I am seriously unfunny. I mean, I enjoy a good joke or comedy routine as much as the next person, but fail when it comes to producing one. It’s embarrassing. I only know one joke, well, actually two but the second one is so silly it doesn’t really count: What’s yellow and not a banana? Oh, wait, it is a banana. Silly.
The only person I’ve met who was more humor-impaired than I is my friend, John. He and I were both technical trainers and decided to spice up our dry material with some jokes. I tried to memorise a few with lukewarm results. But John wrote out jokes on index cards and kept a handful in his shirt pocket. When things seemed slow in the classroom, he’d say, “Must be time for a joke.” He’d pull out his cards and leaf through them. Brilliant! The joke itself wasn’t half as funny as the whole performance of selecting it.
I don’t have any ambitions to write for a sitcom or do standup, but I would like to add more humor to my fiction and poetry. I wanted to improve my comic-relief characters.
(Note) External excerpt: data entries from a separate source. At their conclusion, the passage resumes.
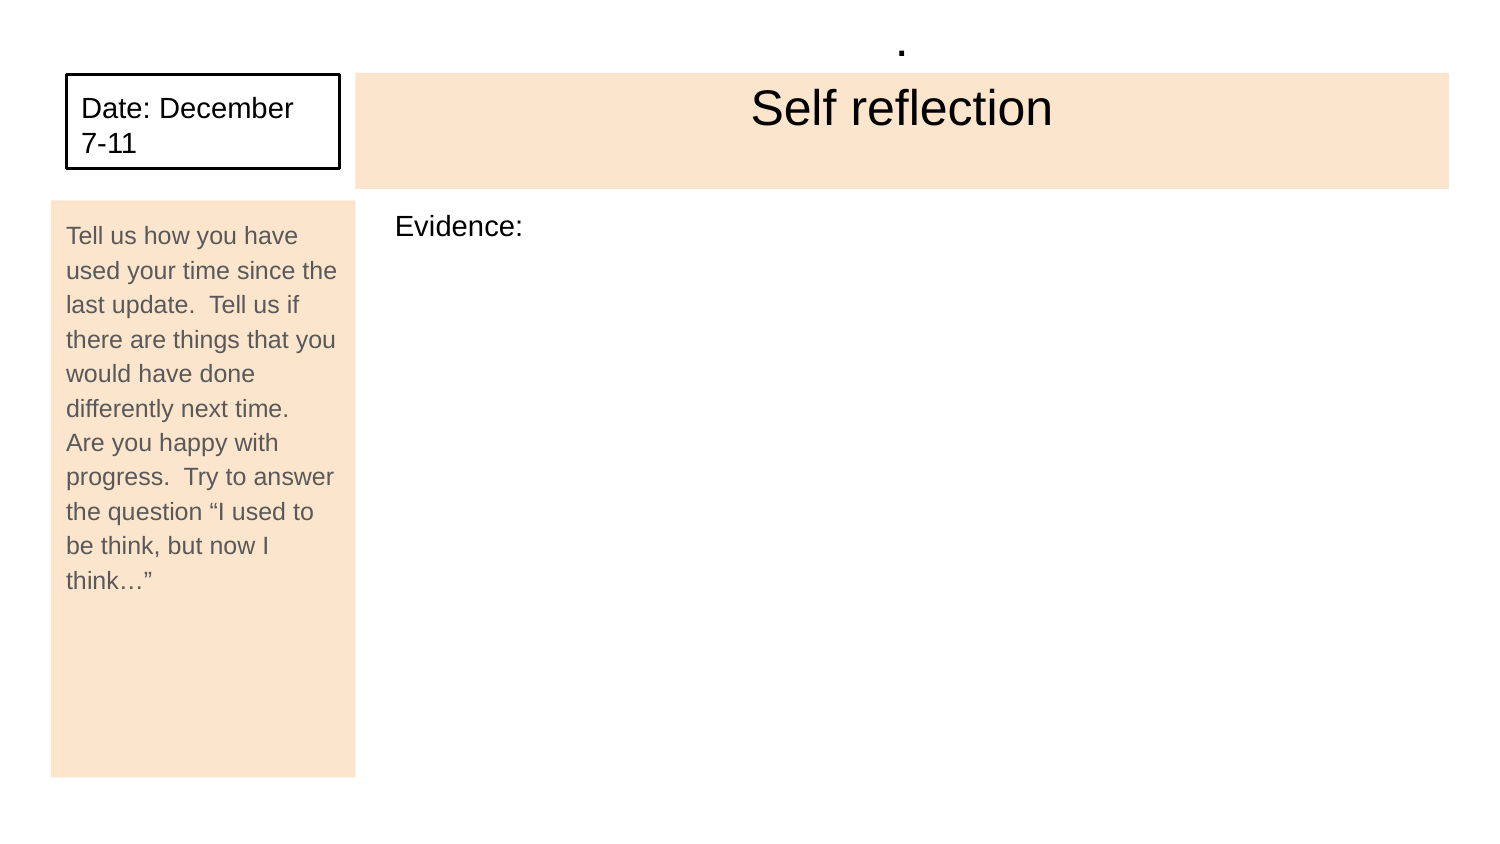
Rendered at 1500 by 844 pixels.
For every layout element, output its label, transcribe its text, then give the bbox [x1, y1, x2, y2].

title . Self reflection [355, 72, 1449, 189]
text_box Evidence: [379, 191, 1449, 781]
text_box Date: December 7-11 [66, 74, 340, 169]
list Tell us how you have used your time since the last update. Tell us if there are things that you would have done differently next time. Are you happy with progress. Try to answer the question “I used to be think, but now I think…” [51, 200, 356, 778]
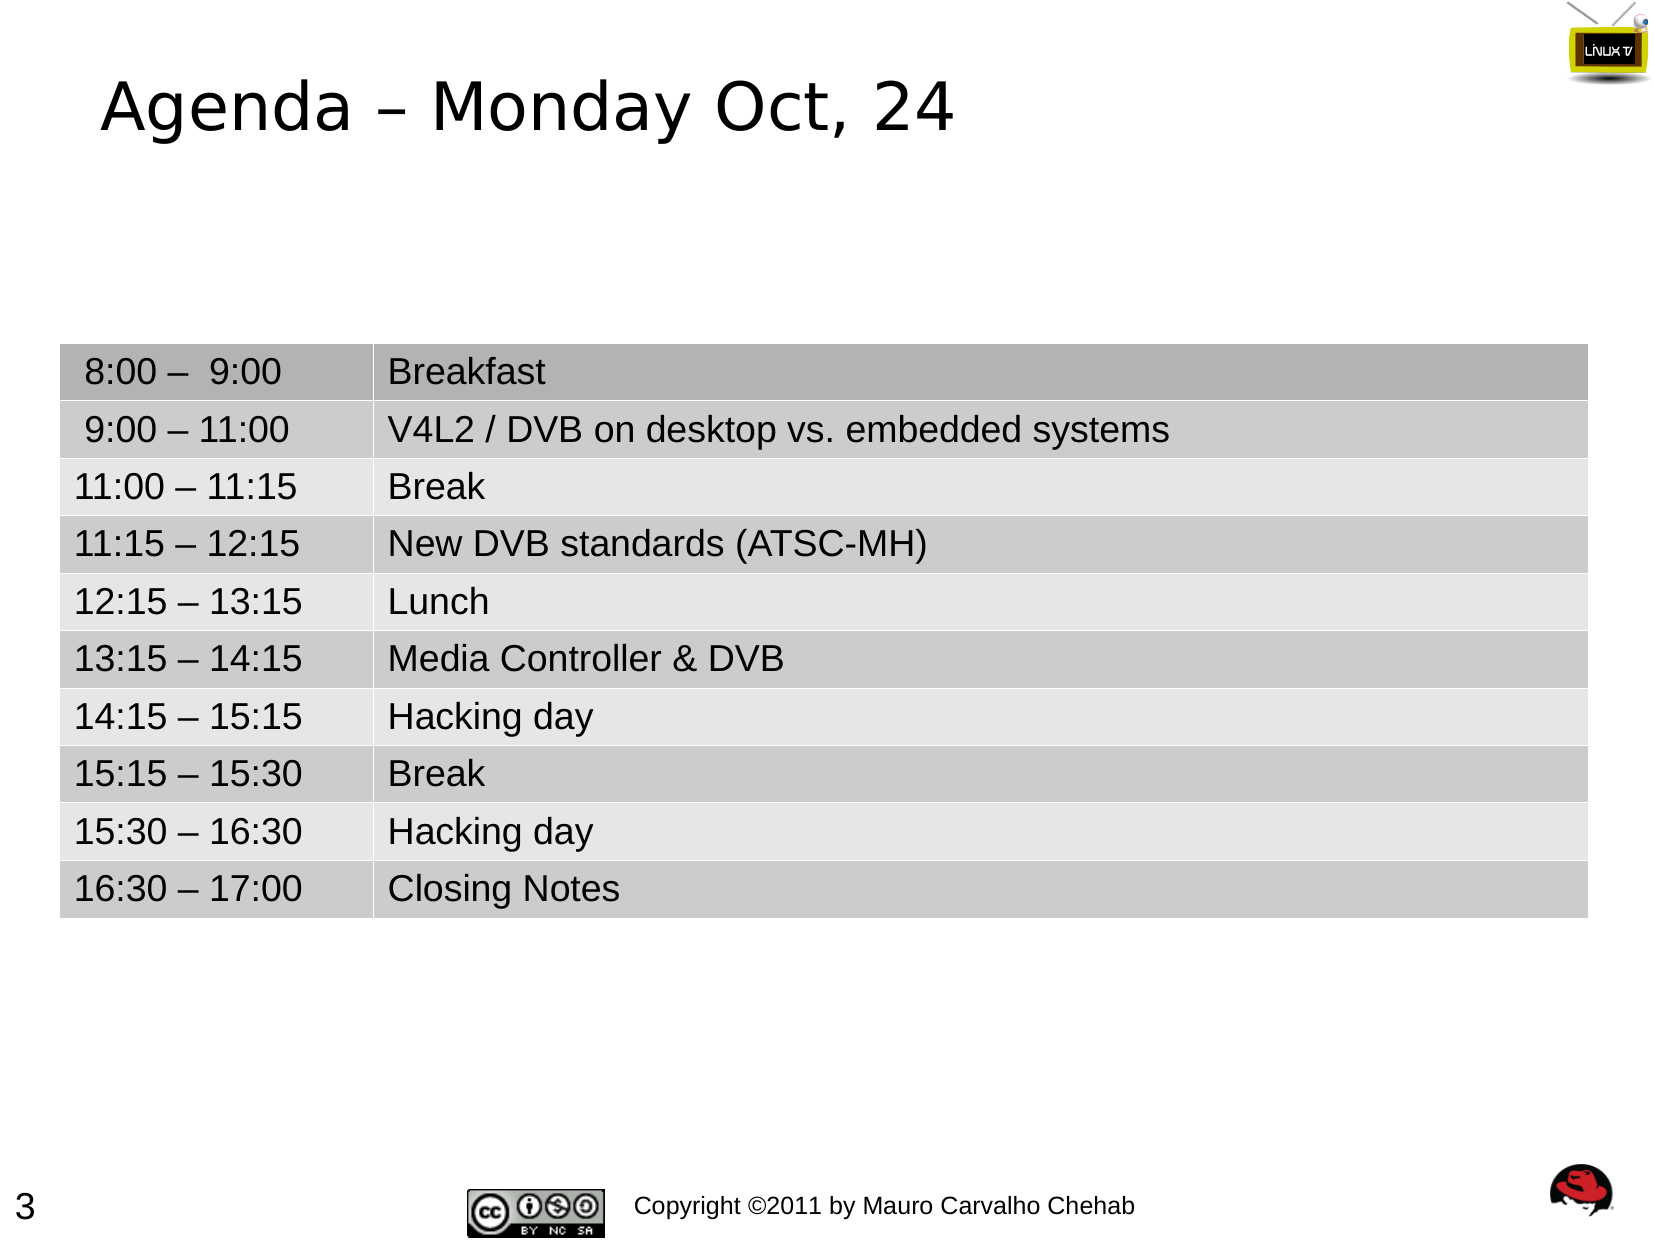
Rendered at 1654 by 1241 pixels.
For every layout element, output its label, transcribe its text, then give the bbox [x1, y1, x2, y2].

table_cell 16:30 – 17:00 [60, 861, 373, 918]
table_cell Hacking day [374, 689, 1588, 745]
table_cell Closing Notes [374, 861, 1588, 918]
title Agenda – Monday Oct, 24 [100, 51, 1506, 163]
table_cell Break [374, 746, 1588, 802]
picture [1549, 1162, 1619, 1224]
table_cell 13:15 – 14:15 [60, 631, 373, 688]
table_cell New DVB standards (ATSC-MH) [374, 516, 1588, 573]
table_header Breakfast [374, 344, 1588, 400]
table_cell Lunch [374, 574, 1588, 630]
table_cell 14:15 – 15:15 [60, 689, 373, 745]
table_cell 11:15 – 12:15 [60, 516, 373, 573]
picture [467, 1189, 605, 1238]
picture [1564, 0, 1654, 89]
table_cell 9:00 – 11:00 [60, 401, 373, 458]
table_cell Break [374, 459, 1588, 515]
table_cell V4L2 / DVB on desktop vs. embedded systems [374, 401, 1588, 458]
table_cell 12:15 – 13:15 [60, 574, 373, 630]
table_cell Hacking day [374, 803, 1588, 860]
table_cell 15:30 – 16:30 [60, 803, 373, 860]
table_cell 15:15 – 15:30 [60, 746, 373, 802]
table_cell 11:00 – 11:15 [60, 459, 373, 515]
table_cell Media Controller & DVB [374, 631, 1588, 688]
table_header 8:00 – 9:00 [60, 344, 373, 400]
Plus, I’ve been so impressed by Shirley J. Brewer’s use of humor in her poetry that I want to experiment in that vein. But how?
What a joy and relief, then, to stumble on John Vorhaus’s book! It is just what I needed.
He takes a two-pronged approach. The first prong is to create a safe zone. He uses several techniques to ratchet down the fear of failure. One that is most helpful for me is that he breaks each exercise down into progressively more specific questions. Instead of wracking your brain trying to think of something funny to say, you are given a discreet task or question to answer, with plenty of examples. And Vorhaus himself is seriously funny; it’s hard to feel intimidated when you’re snorting with laughter.
The second prong consists of the tools implied by the title. I love tools. I was surprised to discover that what makes a joke work is essentially what makes a story work. I shouldn’t have been surprised, because of course a joke is a story. Vorhaus isolates the factors that make it funny. Using movies and television shows as case studies, he demonstrates each tool in action.
There must be a hundred tools here. The one I liked best was how to create a comic character. Amid discussion and illustrations, he boils the technique down to five elements. Boom! One minute and I had the bare bones of a comic character. Thirty seconds and I had another. Even better, I could see the gaping holes I’d left in the comic characters in my work-in-progress.
There are sections on parody and satire, situation comedy and sketches, but always tools and more tools. This book delivers on its promise: the subtitle is How to Be Funny Even If You’re Not. Finally there is hope for me! I can see that this is a book I will refer to again and again.
Have you ever wanted to write comedy? What are your favorite comic movies or shows? Who is your favorite comedian?